On August 12, 2015, CMS announced that a suggested clinical template had been submitted to the Office of Management and Budget (OMB) for review.[2] Although CMS had initially proposed the creation of separate paper and electronic templates, the proposed progress note template that was submitted to OMB combines the information into one template.

The proposed template is designed as a paper progress note that includes a list of clinical elements that will allow electronic health record vendors to create prompts to assist physicians when documenting eligibility and the face-to-face encounter. The template is intended to help physicians and allowed non-physician practitioners capture necessary information, to increase compliance with Medicare requirements, and to reduce the possibility that home health claims will be denied for failure to meet Medicare requirements. CMS estimates that it will take approximately 10 minutes to complete the electronic template and approximately 15 minutes to complete the paper template.

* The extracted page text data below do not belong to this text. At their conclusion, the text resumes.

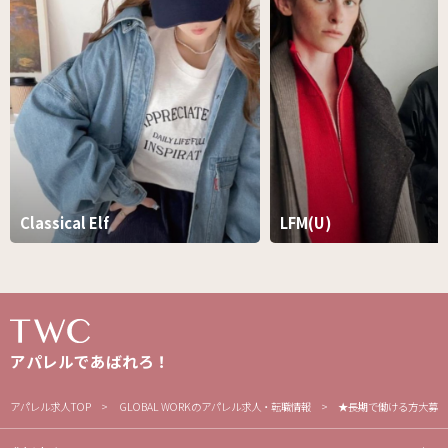
Classical Elf
LFM(U)
アパレルであばれろ！
アパレル求人TOP
GLOBAL WORKのアパレル求人・転職情報
★長期で働ける方大募集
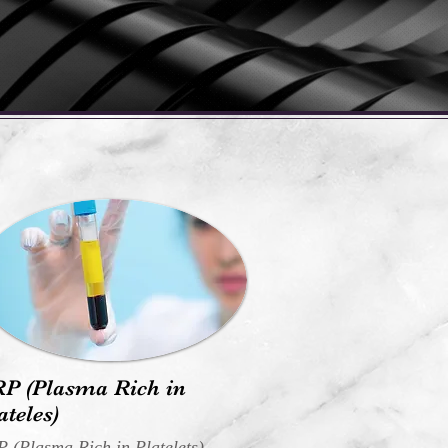
P (Plasma Rich in
ateles)
 (Plasma Rich in Platelets)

Use of the proposed template will be completely voluntary. Physicians and home health agencies must still ensure that the patient’s medical record supports certification of the home health benefit, as the Progress Note Guidance specifies that “completion of this Progress Note alone will not substantiate eligibility for the Medicare Home Health Benefit.” However, the elements included in the proposed template do provide an indication of what CMS may consider adequate documentation of the face-to-face encounter and of a patient’s eligibility for home health services.

Public comments on the proposed template are due by October 13, 2015 and may be submitted electronically via, or by mail.

[1] Home Health Medical Review and Home Health Electronic Clinical Template.

[2] 80 Fed. Reg. 48,321 (Aug. 12, 2015).